本文抜粋 -
□ □ □ □ □
午前中、プレショーの最終チェック。映像、照明、音響を一括して自動運転するTCシステムのクゥォリティーがいまひとつ。いまさら言っても仕方がないが、人間が演じるパフォーマンスには、同じく人間が目視し指でQを叩く精密さに、コンピュータがかなうはずがない。

 

4月20日

 

休日。午後、宿舎を出て、旧城内、日本租界と、『ブランキ殺し・上海の春』関連の界隈を足にまかせて歩き回る。三十代のほとんどを費やしたこの作品で、資料だけをたよりに描いたこの町への奇妙な「既視感」。以前と同様、束の間のセンチメンタルジャニー也。

 

4月19日

 

ダニー・ユンとともに、メインショーの仕上げ。終わって、旧フランス租界近辺で会食。料理の選択は、いつもの通り舌の肥えたダニーにおまかせ。まことに上品な上海料理。降って湧いたような話を筋の通った仕事としてまっとう出来たのは、ダニーの協力のおかげ。

 

4月18日

 

プレ、メインともに、単体としては最終の仕上げ段階。23日から迎える運営との共同リハーサルへの体制を整える。最多で一日36回上演という過酷な日々は、いまのところ関係者の誰一人として正確にはイメージできていないはず。夜、共同演出のダニー・ユン、来。
□ □ □ □ □
課題 -
上の本文抜粋によると、運営との共同リハーサルは何日から始まるか。
□ □ □ □ □
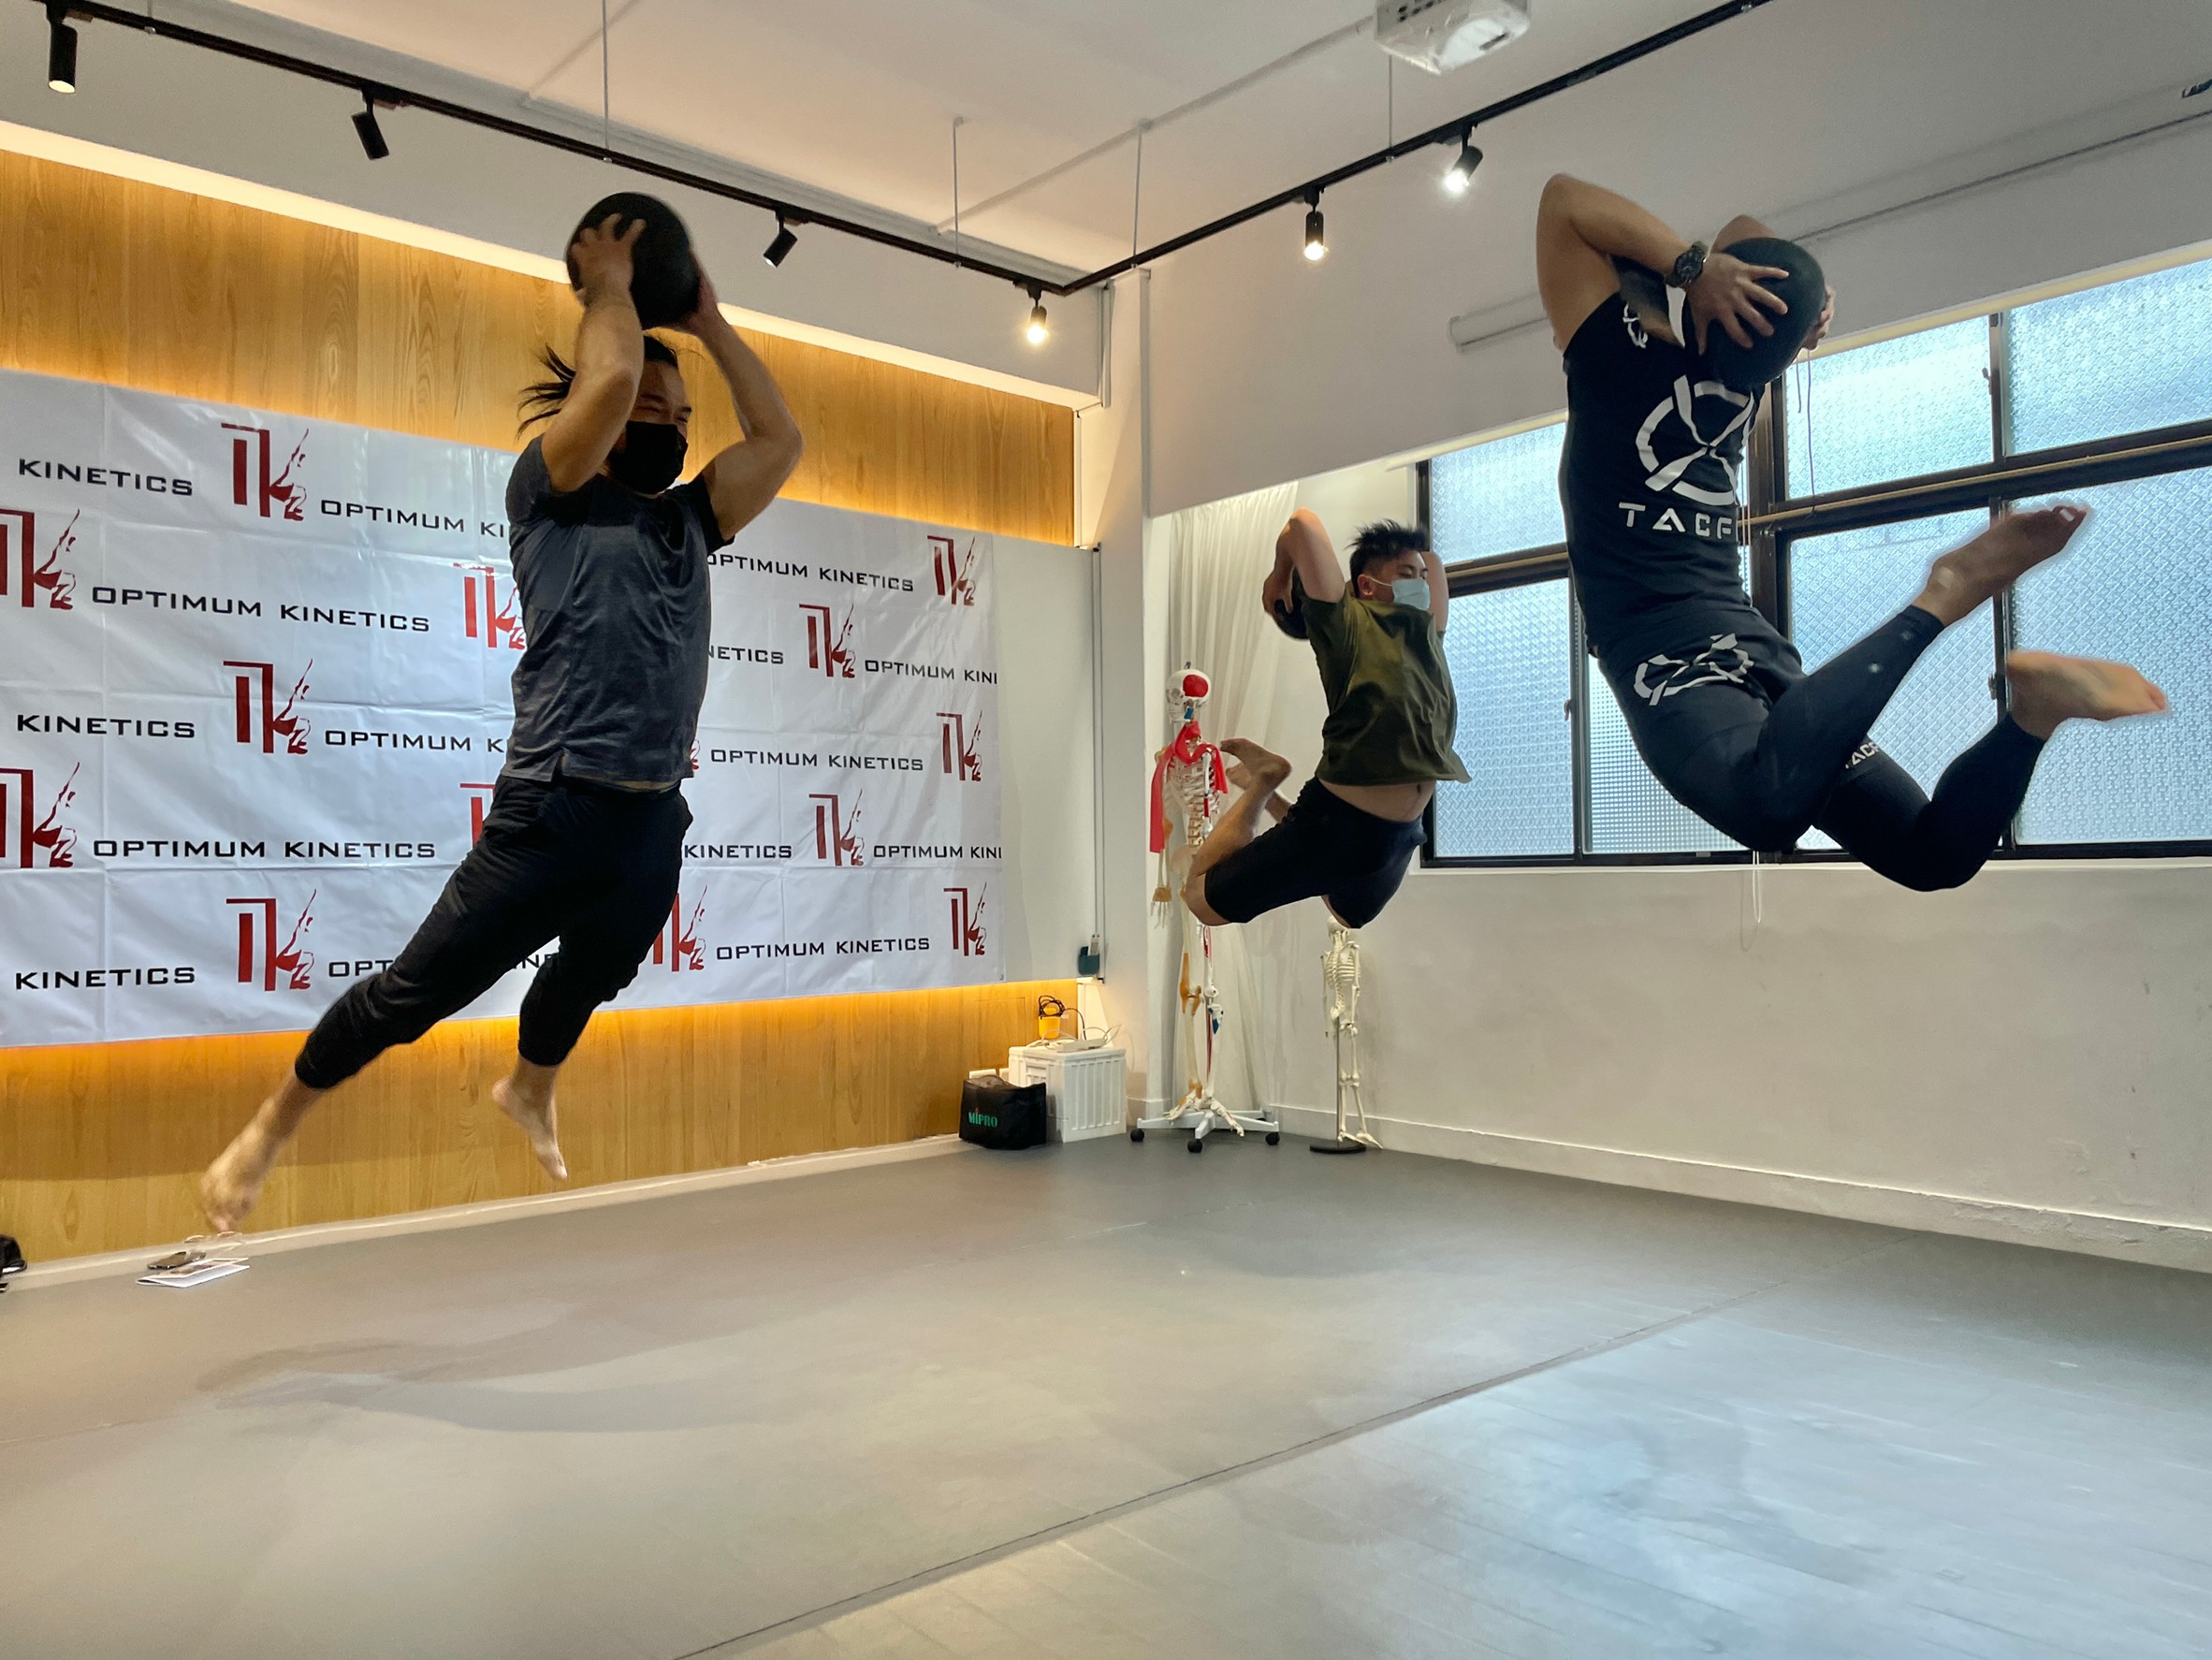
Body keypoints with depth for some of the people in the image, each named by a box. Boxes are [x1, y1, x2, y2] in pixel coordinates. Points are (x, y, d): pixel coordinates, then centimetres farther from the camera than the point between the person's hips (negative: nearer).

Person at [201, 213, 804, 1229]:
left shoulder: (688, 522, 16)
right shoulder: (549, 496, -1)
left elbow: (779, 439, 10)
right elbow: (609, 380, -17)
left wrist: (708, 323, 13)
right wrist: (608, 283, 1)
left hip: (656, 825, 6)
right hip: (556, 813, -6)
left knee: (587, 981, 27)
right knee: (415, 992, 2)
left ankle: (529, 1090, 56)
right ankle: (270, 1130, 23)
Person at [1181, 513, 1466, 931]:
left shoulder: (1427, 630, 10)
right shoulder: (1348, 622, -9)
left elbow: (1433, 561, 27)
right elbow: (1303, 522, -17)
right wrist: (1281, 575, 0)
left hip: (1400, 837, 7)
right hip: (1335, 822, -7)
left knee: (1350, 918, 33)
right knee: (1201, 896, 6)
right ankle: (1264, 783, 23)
□ □ □ □ □
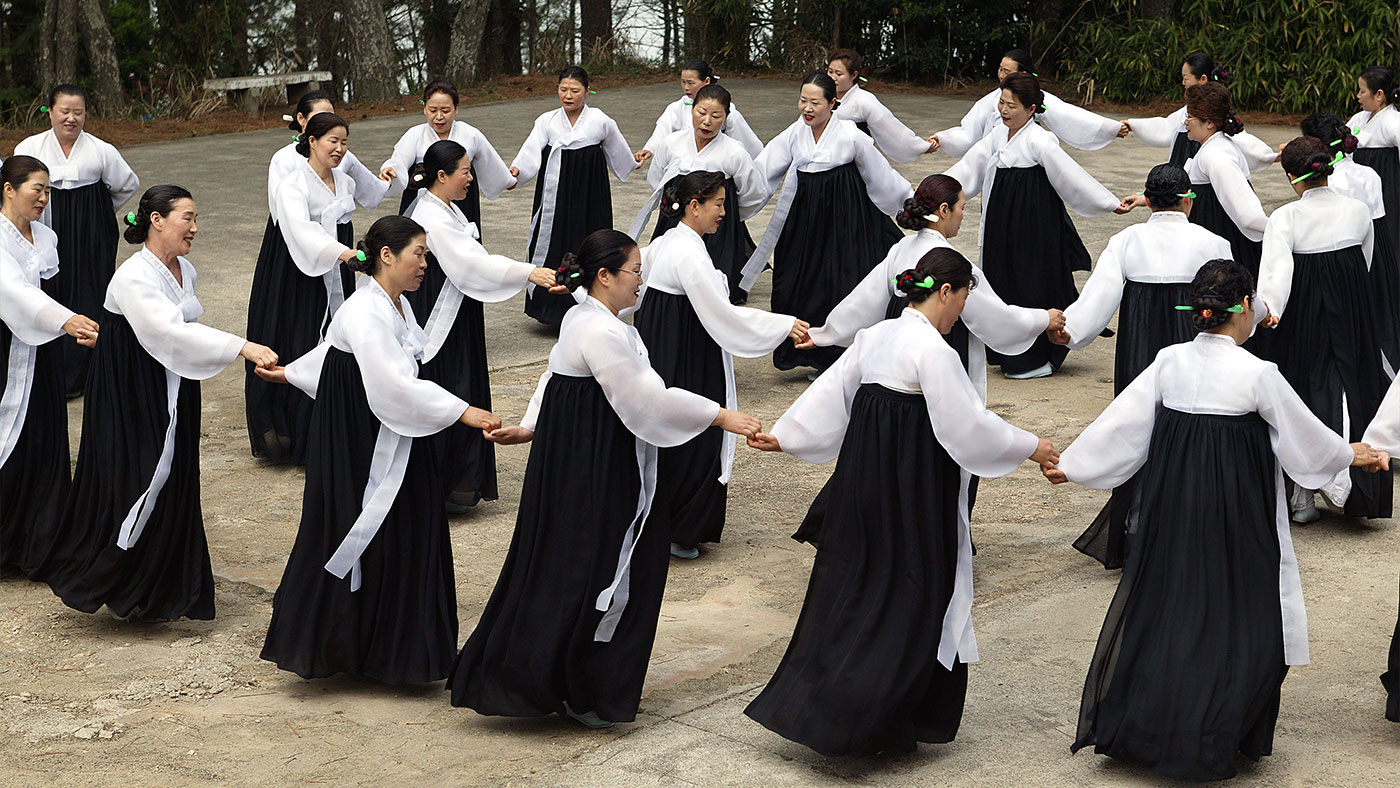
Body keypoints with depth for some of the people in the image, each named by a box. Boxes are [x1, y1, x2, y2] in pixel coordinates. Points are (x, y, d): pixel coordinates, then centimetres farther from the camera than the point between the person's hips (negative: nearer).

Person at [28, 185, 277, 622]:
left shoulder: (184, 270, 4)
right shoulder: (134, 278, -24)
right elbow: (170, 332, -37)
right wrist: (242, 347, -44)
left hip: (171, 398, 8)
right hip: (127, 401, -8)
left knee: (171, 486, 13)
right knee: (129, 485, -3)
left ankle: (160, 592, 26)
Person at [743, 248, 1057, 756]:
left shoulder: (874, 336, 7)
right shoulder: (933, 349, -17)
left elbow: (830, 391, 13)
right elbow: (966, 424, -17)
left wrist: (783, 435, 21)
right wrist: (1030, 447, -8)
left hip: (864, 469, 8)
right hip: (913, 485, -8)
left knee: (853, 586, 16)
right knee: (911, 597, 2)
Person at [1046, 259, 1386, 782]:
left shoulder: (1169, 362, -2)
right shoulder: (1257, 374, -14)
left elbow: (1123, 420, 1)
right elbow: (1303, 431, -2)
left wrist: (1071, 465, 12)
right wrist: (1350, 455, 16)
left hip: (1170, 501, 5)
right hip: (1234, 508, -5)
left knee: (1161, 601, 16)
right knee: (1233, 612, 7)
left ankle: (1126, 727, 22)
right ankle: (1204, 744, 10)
□ □ □ □ □
出力結果 -
23日から始まる。